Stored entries
== Segment start ==

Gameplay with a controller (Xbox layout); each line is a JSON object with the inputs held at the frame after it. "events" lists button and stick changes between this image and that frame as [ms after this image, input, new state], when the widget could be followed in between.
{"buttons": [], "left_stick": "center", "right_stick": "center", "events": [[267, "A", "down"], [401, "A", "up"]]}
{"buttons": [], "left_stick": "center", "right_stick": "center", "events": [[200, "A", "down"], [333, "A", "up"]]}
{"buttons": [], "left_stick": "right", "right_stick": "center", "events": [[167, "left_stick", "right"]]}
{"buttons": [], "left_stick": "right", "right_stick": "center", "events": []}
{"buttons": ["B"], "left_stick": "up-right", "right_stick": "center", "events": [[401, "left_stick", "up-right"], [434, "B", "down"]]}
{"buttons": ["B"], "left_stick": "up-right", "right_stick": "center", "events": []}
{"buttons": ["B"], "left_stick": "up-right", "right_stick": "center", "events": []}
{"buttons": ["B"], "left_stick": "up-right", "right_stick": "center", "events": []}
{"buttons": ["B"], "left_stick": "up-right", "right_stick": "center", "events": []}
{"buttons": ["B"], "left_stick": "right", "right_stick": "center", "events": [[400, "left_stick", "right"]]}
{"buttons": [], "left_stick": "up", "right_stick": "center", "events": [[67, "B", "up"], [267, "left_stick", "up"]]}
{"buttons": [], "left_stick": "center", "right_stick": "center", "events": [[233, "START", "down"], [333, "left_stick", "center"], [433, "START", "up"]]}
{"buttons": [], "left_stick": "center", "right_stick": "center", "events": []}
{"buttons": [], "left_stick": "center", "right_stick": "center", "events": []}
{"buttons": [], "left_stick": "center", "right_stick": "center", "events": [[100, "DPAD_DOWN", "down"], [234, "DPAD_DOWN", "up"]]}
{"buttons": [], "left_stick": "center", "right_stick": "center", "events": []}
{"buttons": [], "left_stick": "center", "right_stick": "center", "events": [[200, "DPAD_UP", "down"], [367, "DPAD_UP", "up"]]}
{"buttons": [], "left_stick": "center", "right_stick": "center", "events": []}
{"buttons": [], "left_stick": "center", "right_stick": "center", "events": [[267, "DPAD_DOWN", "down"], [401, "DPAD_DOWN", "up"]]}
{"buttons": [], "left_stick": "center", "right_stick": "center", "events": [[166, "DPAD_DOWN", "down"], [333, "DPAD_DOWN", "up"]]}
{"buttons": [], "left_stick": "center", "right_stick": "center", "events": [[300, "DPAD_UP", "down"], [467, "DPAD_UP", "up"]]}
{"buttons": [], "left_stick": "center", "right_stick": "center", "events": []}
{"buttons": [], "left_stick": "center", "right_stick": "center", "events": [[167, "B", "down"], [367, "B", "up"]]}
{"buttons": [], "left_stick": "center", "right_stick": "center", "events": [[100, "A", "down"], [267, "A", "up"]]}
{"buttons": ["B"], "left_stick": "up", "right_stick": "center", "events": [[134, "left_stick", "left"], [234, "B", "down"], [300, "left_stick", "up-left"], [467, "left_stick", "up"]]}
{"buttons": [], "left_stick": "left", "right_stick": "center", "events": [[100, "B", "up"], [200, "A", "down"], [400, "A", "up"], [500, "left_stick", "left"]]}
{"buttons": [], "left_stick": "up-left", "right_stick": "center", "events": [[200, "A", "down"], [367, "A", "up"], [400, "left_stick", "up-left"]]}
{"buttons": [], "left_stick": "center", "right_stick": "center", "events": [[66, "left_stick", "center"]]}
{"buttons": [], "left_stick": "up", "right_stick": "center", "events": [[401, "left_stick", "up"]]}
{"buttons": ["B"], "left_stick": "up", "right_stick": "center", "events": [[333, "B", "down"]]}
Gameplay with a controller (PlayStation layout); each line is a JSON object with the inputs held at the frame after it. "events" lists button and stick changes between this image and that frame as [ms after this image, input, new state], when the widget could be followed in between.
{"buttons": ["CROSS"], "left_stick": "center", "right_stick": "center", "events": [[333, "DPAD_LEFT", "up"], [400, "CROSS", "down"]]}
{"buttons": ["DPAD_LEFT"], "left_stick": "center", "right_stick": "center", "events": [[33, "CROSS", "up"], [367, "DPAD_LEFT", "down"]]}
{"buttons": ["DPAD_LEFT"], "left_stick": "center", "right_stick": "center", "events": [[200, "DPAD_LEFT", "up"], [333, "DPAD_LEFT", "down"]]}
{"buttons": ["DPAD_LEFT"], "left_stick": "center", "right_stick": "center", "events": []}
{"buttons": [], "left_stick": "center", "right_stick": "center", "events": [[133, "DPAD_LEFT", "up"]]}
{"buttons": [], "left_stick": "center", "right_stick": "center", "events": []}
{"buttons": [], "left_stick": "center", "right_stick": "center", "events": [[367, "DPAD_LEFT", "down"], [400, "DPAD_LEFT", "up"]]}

== Segment end ==

◆ TASK BRIEF ◆
If a line above holds the word "CROSS", copy it.

◆ WRITTEN REPLY ◆
{"buttons": ["CROSS"], "left_stick": "center", "right_stick": "center", "events": [[333, "DPAD_LEFT", "up"], [400, "CROSS", "down"]]}
{"buttons": ["DPAD_LEFT"], "left_stick": "center", "right_stick": "center", "events": [[33, "CROSS", "up"], [367, "DPAD_LEFT", "down"]]}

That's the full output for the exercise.